Edge-Aware Point Cloud Evaluation

PPD introduces an edge-aware Chamfer Distance metric, evaluating point cloud quality at depth discontinuities. On the Hypersim test set, PPD achieves the lowest Chamfer Distance, indicating minimal flying pixels. VAE-based generative models (e.g., Marigold) and discriminative models (e.g., Depth Pro) exhibit significant artifacts, as confirmed by qualitative and quantitative analysis.

Figure 4: PPD produces point clouds with significantly fewer flying pixels in complex scenes compared to Marigold, Depth Anything v2, and Depth Pro.

Ablation Studies

SP-DiT yields up to 78% improvement in AbsRel on NYUv2 over baseline DiT. Cascade DiT further reduces inference time by 30% on RTX 4090 with no loss in accuracy. All tested VFMs boost performance, with Depth Anything v2 encoder providing the best results.

Figure 5: Without SP-DiT, DiT fails to preserve global semantics and fine details; SP-DiT resolves these issues.

Analysis of VAE-Induced Artifacts

Increasing VAE latent dimension (e.g., from 4 to 16 channels) does not eliminate flying pixels at edges, as shown by reconstructing ground truth depth maps with VAEs from SD2 and SD3.5.

Figure 6: VAE compression introduces flying pixels at edges and details, even when reconstructing ground truth depth maps.

Figure 7: Higher latent dimensions in VAEs fail to resolve flying pixel artifacts, confirming the necessity of pixel-space diffusion.

Qualitative Comparisons

PPD outperforms MoGe and REPA in both qualitative and quantitative evaluations, producing cleaner point clouds and more accurate depth at boundaries.

Figure 8: PPD generates point clouds with fewer flying pixels than MoGe, a discriminative baseline.

Efficiency and Lightweight Variants

While PPD's multi-step diffusion is slower than discriminative models, its inference time is comparable to Depth Pro. The lightweight PPD-Small variant achieves substantial speedup with only marginal accuracy loss, making it suitable for real-time applications.

Implications and Future Directions

PPD establishes pixel-space diffusion as a viable alternative to latent diffusion for dense prediction tasks, particularly where geometric fidelity is paramount. The integration of semantic prompts from VFMs into transformer-based diffusion models is shown to be highly effective for both global and local structure preservation. The edge-aware evaluation metric provides a more rigorous assessment of depth estimation quality for downstream 3D applications.

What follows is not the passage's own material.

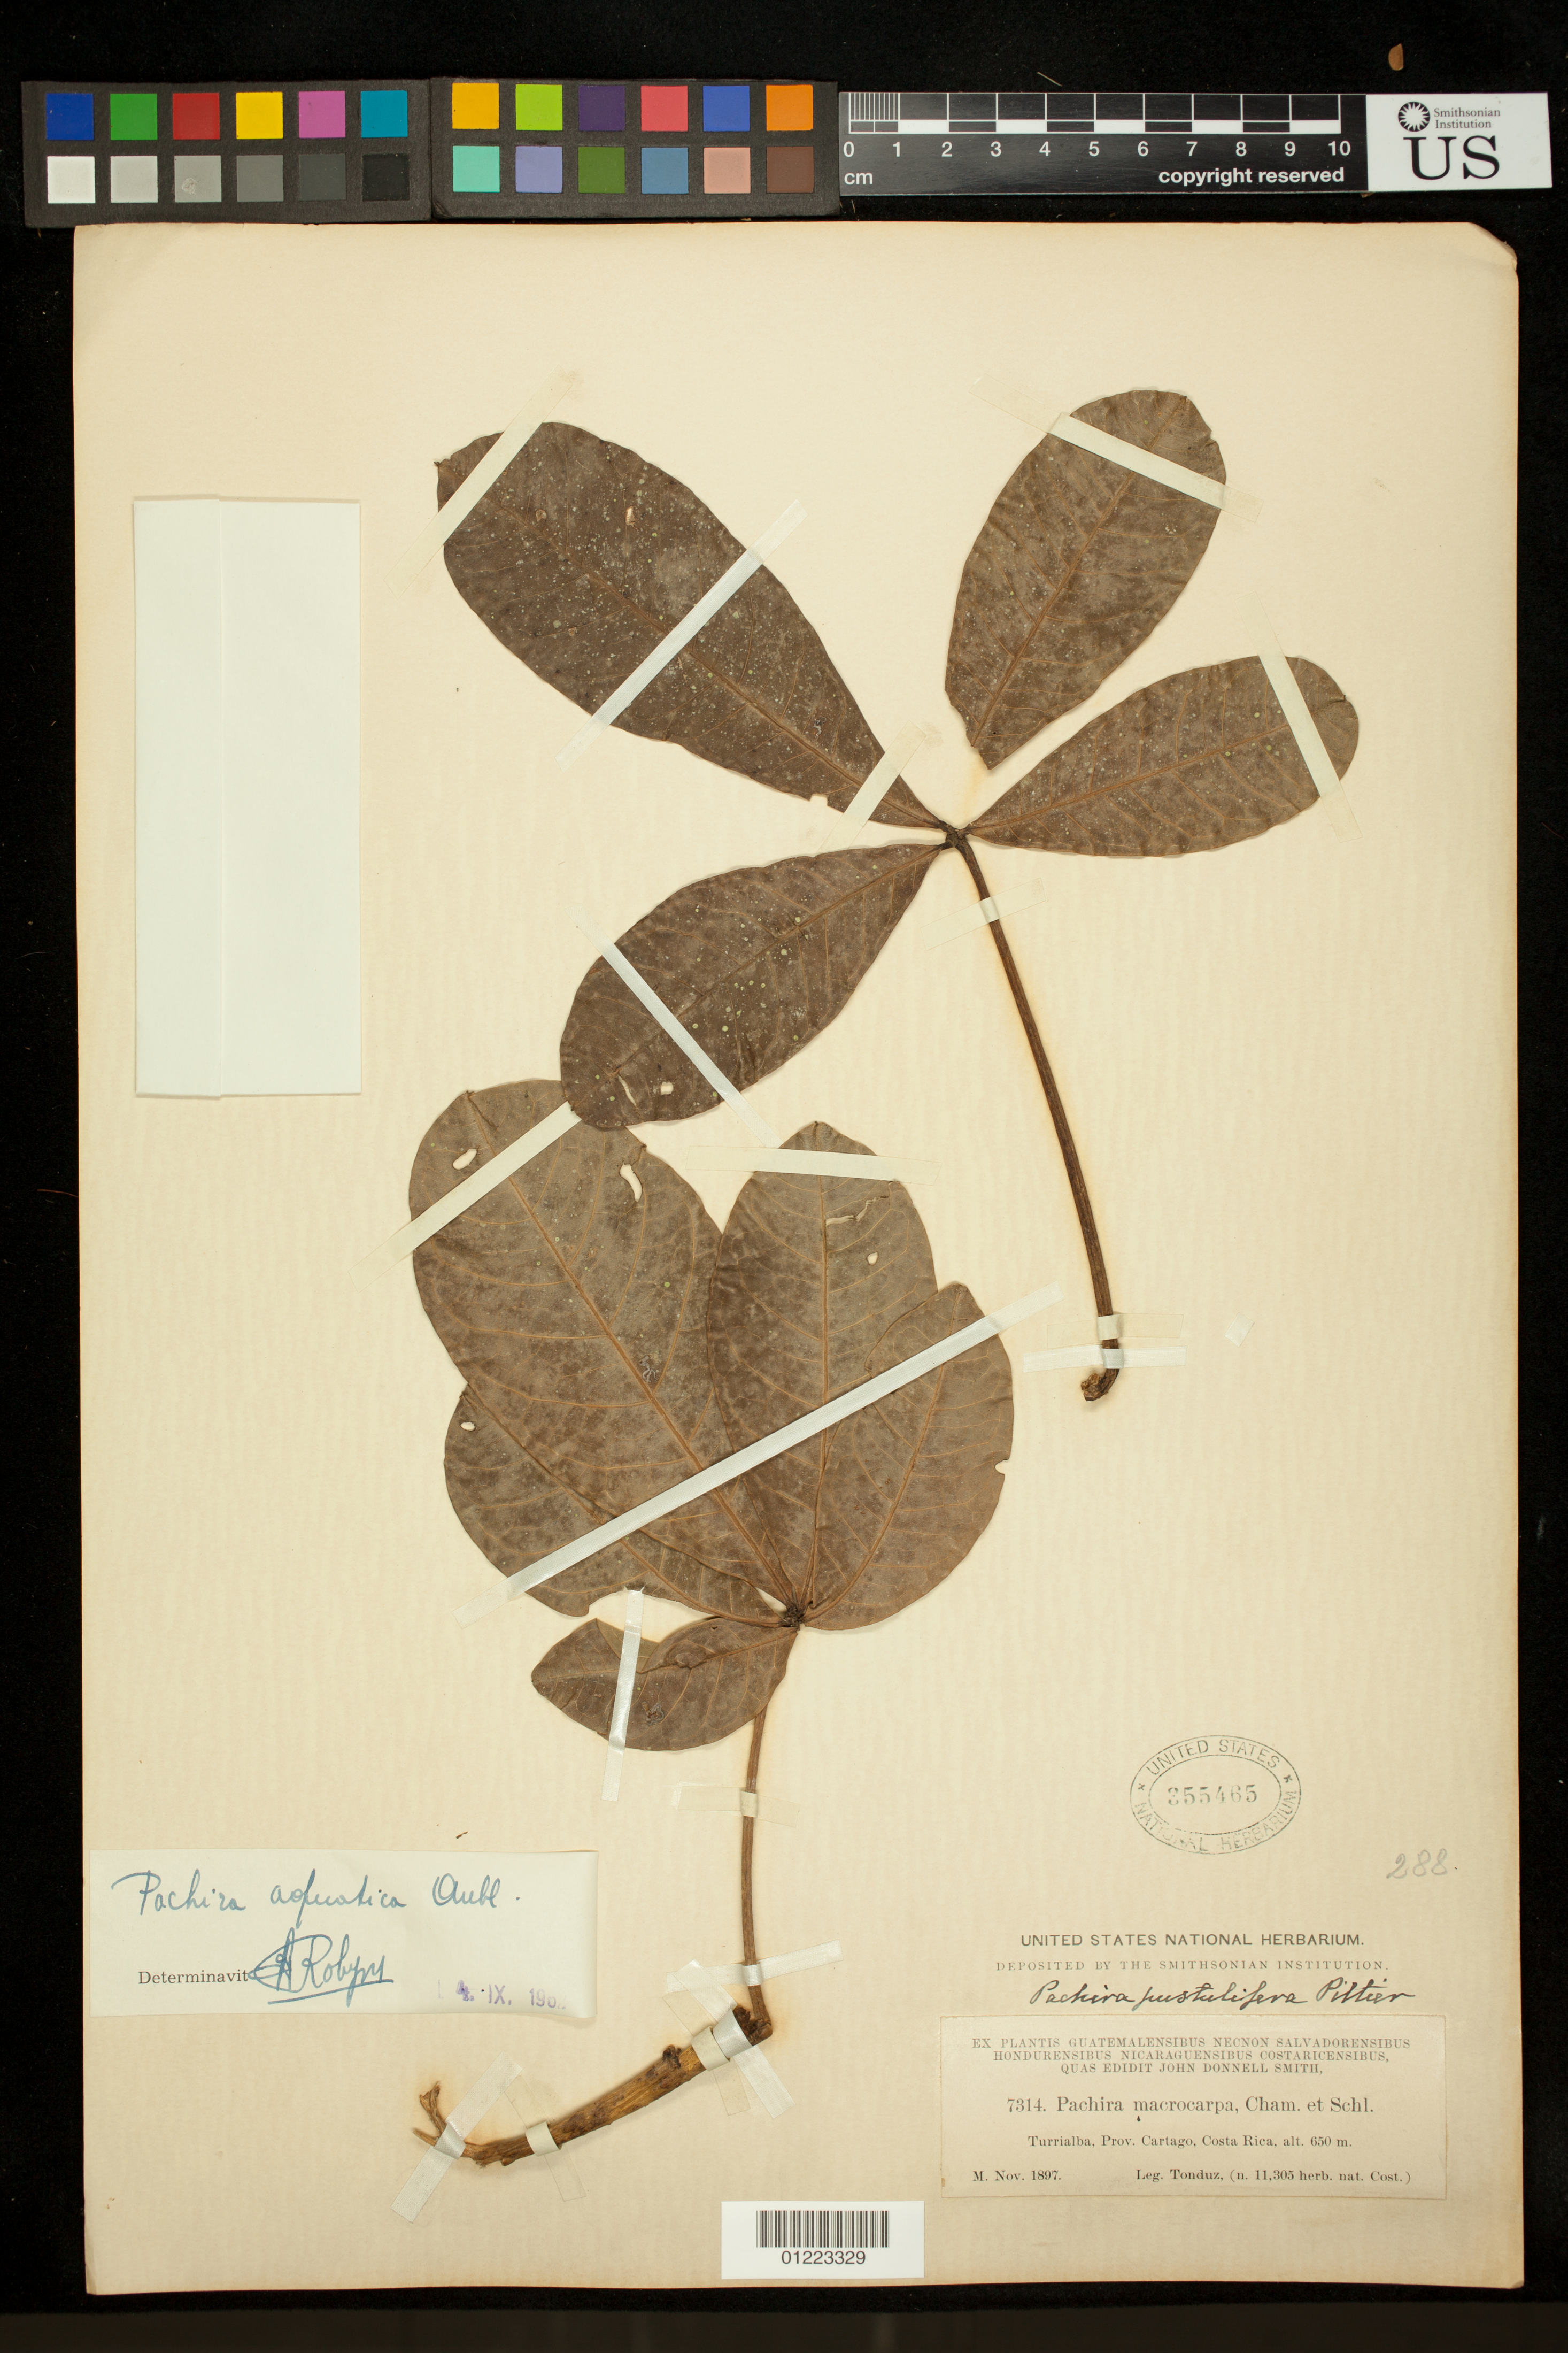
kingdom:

Theoretical implications include the demonstration that VAE compression fundamentally limits the geometric accuracy of generative models for dense prediction. Practically, PPD's architecture is well-suited for deployment in robotics, AR/VR, and content creation pipelines where point cloud quality is critical.

Future work should address temporal consistency for video depth estimation and further accelerate inference via DiT-specific optimizations, such as layer or token-wise caching. Extending SP-DiT to other dense prediction tasks (e.g., surface normals, semantic segmentation) and exploring joint training with metric depth supervision are promising directions.

Conclusion

Pixel-Perfect Depth with Semantics-Prompted Diffusion Transformers presents a robust solution to the flying pixel problem in monocular depth estimation by leveraging pixel-space diffusion and semantic prompting. The framework achieves state-of-the-art performance in both standard and edge-aware evaluations, demonstrating the limitations of VAE-based generative models and the efficacy of transformer-based pixel-space diffusion. The approach is extensible to other dense prediction tasks and sets a new standard for geometric fidelity in depth estimation.